** start Record list **

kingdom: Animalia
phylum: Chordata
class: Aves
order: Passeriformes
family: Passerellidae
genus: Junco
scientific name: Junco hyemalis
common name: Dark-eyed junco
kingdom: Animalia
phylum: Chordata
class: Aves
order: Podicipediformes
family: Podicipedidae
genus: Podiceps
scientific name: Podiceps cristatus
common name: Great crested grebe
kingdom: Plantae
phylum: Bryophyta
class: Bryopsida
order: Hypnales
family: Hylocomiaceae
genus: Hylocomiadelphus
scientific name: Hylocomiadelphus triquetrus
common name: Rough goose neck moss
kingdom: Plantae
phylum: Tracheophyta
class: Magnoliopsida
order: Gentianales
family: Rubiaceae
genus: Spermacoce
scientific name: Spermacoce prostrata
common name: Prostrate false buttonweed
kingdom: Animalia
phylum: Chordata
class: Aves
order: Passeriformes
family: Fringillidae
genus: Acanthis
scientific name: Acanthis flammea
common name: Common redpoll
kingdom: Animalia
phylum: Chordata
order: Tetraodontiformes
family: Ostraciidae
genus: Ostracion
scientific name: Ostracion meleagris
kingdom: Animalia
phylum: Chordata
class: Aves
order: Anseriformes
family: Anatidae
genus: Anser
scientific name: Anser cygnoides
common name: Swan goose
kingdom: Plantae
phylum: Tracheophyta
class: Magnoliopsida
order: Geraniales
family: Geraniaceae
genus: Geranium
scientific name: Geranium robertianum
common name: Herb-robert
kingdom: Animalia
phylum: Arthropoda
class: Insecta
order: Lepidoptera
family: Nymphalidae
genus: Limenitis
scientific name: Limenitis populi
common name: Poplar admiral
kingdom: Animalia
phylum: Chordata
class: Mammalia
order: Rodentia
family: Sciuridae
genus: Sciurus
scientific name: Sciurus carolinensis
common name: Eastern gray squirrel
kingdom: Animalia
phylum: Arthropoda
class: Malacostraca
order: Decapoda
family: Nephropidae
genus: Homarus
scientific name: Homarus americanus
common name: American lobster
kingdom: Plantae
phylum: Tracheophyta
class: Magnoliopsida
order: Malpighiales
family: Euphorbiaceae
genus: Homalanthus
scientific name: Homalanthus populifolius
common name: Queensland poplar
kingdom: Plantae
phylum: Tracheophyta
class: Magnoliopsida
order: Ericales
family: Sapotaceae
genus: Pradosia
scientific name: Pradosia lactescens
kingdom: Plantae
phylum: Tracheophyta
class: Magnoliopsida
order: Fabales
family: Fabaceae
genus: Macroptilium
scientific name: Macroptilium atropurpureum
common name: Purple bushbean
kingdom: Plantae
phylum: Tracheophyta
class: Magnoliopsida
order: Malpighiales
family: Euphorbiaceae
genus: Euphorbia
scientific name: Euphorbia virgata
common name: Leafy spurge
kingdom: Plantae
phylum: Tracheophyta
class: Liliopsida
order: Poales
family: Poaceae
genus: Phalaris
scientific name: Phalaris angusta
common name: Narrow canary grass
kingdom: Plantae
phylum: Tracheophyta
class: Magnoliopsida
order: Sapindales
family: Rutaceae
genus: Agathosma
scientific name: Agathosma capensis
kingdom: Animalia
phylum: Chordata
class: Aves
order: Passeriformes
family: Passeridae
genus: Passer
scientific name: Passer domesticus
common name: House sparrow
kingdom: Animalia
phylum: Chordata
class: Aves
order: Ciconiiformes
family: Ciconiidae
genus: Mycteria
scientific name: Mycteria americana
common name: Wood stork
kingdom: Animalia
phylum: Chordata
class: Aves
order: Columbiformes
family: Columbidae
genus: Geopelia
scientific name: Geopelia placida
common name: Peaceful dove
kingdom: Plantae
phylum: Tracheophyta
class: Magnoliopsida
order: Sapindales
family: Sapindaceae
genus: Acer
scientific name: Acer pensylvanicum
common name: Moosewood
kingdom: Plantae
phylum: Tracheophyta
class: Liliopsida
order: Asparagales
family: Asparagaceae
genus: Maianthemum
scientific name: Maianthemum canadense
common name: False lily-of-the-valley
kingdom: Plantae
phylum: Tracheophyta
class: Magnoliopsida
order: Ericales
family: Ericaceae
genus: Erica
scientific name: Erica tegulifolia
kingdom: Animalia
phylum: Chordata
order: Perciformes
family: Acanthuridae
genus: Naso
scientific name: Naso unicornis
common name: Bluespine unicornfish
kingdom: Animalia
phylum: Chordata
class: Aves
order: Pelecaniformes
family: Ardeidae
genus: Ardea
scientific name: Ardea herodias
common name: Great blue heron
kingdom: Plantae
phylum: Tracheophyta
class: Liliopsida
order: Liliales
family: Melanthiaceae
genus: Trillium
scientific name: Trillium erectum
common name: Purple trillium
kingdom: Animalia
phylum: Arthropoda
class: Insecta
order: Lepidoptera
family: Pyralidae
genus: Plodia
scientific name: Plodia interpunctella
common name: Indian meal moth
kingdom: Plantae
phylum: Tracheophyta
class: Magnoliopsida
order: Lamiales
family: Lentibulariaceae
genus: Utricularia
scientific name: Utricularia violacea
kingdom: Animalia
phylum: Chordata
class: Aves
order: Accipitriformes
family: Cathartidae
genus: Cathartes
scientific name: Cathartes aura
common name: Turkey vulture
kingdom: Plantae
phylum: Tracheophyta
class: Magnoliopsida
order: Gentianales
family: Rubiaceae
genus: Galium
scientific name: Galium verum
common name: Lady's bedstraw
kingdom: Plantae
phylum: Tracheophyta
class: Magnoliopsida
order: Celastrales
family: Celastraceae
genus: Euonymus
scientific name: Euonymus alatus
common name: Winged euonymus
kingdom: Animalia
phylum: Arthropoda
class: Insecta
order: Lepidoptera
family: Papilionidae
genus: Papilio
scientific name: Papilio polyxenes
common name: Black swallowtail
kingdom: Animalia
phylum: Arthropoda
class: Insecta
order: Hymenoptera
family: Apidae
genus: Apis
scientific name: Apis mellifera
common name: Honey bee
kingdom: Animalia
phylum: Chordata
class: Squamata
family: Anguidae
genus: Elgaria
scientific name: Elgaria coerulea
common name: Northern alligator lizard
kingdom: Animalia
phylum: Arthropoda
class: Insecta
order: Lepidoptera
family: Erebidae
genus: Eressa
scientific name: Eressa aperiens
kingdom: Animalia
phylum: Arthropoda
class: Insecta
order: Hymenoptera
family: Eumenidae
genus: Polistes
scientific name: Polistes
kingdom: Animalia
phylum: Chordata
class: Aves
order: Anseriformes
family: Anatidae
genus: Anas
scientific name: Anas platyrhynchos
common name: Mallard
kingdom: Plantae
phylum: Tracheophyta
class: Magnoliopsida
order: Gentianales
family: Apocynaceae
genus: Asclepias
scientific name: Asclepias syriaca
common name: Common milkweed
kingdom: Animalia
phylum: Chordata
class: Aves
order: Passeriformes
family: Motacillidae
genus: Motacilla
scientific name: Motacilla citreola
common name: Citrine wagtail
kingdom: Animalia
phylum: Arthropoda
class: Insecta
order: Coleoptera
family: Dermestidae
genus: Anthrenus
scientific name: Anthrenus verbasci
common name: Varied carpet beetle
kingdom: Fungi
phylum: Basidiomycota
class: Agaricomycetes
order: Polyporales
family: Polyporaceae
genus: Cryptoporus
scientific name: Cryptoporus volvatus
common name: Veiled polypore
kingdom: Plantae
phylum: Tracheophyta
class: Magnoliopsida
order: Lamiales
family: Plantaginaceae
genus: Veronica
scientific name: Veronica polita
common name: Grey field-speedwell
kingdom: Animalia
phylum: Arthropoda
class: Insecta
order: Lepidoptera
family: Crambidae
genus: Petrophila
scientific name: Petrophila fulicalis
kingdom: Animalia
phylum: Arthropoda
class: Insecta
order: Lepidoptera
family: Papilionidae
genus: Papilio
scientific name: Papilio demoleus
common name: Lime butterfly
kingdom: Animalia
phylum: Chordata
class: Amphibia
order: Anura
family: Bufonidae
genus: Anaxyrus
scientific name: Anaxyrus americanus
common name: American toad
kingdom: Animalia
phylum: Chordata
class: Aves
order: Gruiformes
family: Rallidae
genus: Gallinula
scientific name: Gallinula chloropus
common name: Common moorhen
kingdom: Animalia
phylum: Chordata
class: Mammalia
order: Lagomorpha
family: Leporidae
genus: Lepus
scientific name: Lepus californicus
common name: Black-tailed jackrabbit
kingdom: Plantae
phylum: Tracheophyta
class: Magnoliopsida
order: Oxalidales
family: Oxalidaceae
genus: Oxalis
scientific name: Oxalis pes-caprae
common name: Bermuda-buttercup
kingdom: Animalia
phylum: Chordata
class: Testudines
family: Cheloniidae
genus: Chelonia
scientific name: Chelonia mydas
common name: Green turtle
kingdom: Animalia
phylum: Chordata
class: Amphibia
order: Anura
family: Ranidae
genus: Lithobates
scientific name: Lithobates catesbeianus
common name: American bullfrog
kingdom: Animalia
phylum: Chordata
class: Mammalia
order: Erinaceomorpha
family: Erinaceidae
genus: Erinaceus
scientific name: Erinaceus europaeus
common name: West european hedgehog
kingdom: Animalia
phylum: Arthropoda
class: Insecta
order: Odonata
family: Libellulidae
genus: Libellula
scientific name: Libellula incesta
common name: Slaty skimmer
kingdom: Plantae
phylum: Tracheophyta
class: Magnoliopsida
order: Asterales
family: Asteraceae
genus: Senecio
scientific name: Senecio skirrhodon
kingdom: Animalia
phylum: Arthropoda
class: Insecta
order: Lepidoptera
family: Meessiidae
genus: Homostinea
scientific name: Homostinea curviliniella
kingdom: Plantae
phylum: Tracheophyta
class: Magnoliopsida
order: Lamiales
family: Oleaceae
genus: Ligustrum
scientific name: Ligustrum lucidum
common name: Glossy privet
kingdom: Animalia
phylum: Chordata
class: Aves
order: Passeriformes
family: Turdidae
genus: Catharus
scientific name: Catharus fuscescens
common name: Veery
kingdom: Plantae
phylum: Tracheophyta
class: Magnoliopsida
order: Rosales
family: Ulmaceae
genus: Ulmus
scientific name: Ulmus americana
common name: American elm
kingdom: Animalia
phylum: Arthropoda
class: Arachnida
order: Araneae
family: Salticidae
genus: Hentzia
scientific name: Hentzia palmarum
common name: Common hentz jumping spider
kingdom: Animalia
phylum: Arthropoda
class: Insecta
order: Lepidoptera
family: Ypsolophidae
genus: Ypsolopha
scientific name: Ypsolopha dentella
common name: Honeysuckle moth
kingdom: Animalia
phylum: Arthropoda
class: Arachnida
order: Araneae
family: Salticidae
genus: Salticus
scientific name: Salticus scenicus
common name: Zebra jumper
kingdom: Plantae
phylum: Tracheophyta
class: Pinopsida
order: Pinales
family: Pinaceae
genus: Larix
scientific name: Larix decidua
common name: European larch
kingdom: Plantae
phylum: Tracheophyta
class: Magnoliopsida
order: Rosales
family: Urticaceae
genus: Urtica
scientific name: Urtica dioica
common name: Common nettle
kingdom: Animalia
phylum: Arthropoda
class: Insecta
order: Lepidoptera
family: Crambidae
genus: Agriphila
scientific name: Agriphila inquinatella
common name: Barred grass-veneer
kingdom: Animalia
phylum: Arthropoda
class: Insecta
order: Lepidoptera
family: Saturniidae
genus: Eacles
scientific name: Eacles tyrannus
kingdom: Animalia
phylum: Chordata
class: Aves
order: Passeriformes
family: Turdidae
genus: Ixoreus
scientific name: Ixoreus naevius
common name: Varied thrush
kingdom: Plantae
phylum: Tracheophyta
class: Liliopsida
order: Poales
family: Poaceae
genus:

** end Record list **

[Exercise] Quote the records word for word from their first line through the line containing "genus: Ostracion", including that line.

[The output]
kingdom: Animalia
phylum: Chordata
class: Aves
order: Passeriformes
family: Passerellidae
genus: Junco
scientific name: Junco hyemalis
common name: Dark-eyed junco
kingdom: Animalia
phylum: Chordata
class: Aves
order: Podicipediformes
family: Podicipedidae
genus: Podiceps
scientific name: Podiceps cristatus
common name: Great crested grebe
kingdom: Plantae
phylum: Bryophyta
class: Bryopsida
order: Hypnales
family: Hylocomiaceae
genus: Hylocomiadelphus
scientific name: Hylocomiadelphus triquetrus
common name: Rough goose neck moss
kingdom: Plantae
phylum: Tracheophyta
class: Magnoliopsida
order: Gentianales
family: Rubiaceae
genus: Spermacoce
scientific name: Spermacoce prostrata
common name: Prostrate false buttonweed
kingdom: Animalia
phylum: Chordata
class: Aves
order: Passeriformes
family: Fringillidae
genus: Acanthis
scientific name: Acanthis flammea
common name: Common redpoll
kingdom: Animalia
phylum: Chordata
order: Tetraodontiformes
family: Ostraciidae
genus: Ostracion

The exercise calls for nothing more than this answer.